Türkiye tarımının kapsamlı bir fotoğrafı çekilse hangi ürünler ön plana çıkar? Anadolu’da yüzyıllardır tarımın lokomotifi olarak kabul edilen buğday ya da kayısı, incir, fındık gibi dünya genelinde Türkiye’nin ilk söz hakkının bulunduğu ürünler ilk akla gelenler. Son yüzyıla bakıldığında ise gerçek anlamda yıldızı parlayan ürün ise şüphesiz şekerpancarı. Bugün halen Türkiye’nin kendine yeterlilik düzeyi denk olan tek hububat ürününün şekerpancarı olması bu başarıyı kanıtlar nitelikte.

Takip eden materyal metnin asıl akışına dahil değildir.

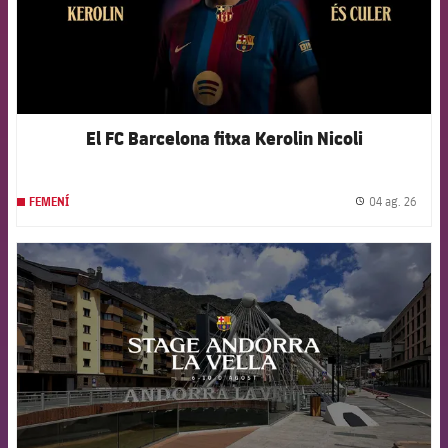
El FC Barcelona fitxa Kerolin Nicoli
04 ag. 26
FEMENÍ
label.
FCB Barcelona badge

Tartışmaların gölgesinde 5 yılın ardından
Ancak son yıllarda şekerpancarının üzerinde kara bulutlar dolaşmaya başladı. Nişasta bazlı şekerin (NBŞ) pancar şekeriyle rekabete girmesi ve 2013 yılında düzenlenen Şeker Kanunu Tasarısı’nın ardından her yıl gündem olan kota tartışmaları bunun bir boyutu. Diğeri ise geçtiğimiz yıla damga vuran bazı şeker fabrikalarının özelleştirilmesi süreci oldu.
Ancak şekerpancarı bu zorlu dönemden alnının akıyla çıkmayı şimdilik başardı. 2019-20 pazarlama yılında NBŞ kotalarının yüzde 2,5’e düşüleceğinin açıklanması üreticilerin ve sanayicilerin rahat bir nefes almasını sağladı. Geçen sezon itibariyle 17 milyon tonluk hasada ulaşılması ise pancarın gücünü koruyacağına dair umutları arttırdı.

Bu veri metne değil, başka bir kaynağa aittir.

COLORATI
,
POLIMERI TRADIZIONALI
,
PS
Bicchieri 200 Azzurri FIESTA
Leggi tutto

Pancar vazgeçilmezliğini kanıtladı
Peki şekerpancarın gövde gösterisinin devamı gelecek mi? Bu sezona dair gözlemler ve tahminler, pancarın Türkiye tarımı için vazgeçilmezliğini bir kez daha kanıtlayacağını gösteriyor. Hem tarlada hem de fabrikalarda çalışmalar sürerken, Tarım ve Orman Bakanlığı’ndan yapılan açıklamada yeni sezonda rekoltenin 21 milyonu geçeceği öngörülüyor. Bu, geçen yıla oranla yüzde 11,4’lük bir üretim artışı demek.

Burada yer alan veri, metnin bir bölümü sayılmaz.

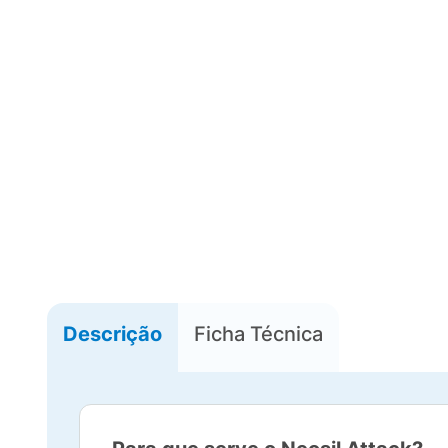
Descrição
Ficha Técnica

NBŞ’ye karşı direnç tabloyu değiştirdi
Bu başarıda, geçtiğimiz yıllarda sürekli olarak arttırılan NBŞ kotalarına karşı pancar sektörünün gösterdiği direncin payı büyük. Kotanın yüzde 2,5’e düşürülmesinin ardından, yılın ilk 4 ayında Dahilde İşleme Rejimi (DİR) kapsamında ithal edilen şeker miktarı geçen yılın aynı dönemine göre yüzde 41,5 azalarak 47 bin tona kadar düştü.
Tablo yıl sonunda netleşecek
Şekerli mamul ihracatçılarına yurtiçinden tahsis edilen C şekeri ise, yine yılın ilk 4 ayında 2018’e göre yüzde 154,4 artarak 52 bin tona yükselmiş durumda. Pancarın şeker sanayisinde ağırlığını yeniden hissettirmesi özelleştirme sürecinin getirdiği belirsizliği en azından şimdilik gidermişe benziyor. Yıl sonuna doğru hasat ve kampanya süreçleriyle netleşecek tablo ise şekerpancarının geleceğini daha net şekilde okuma fırsatı verecek.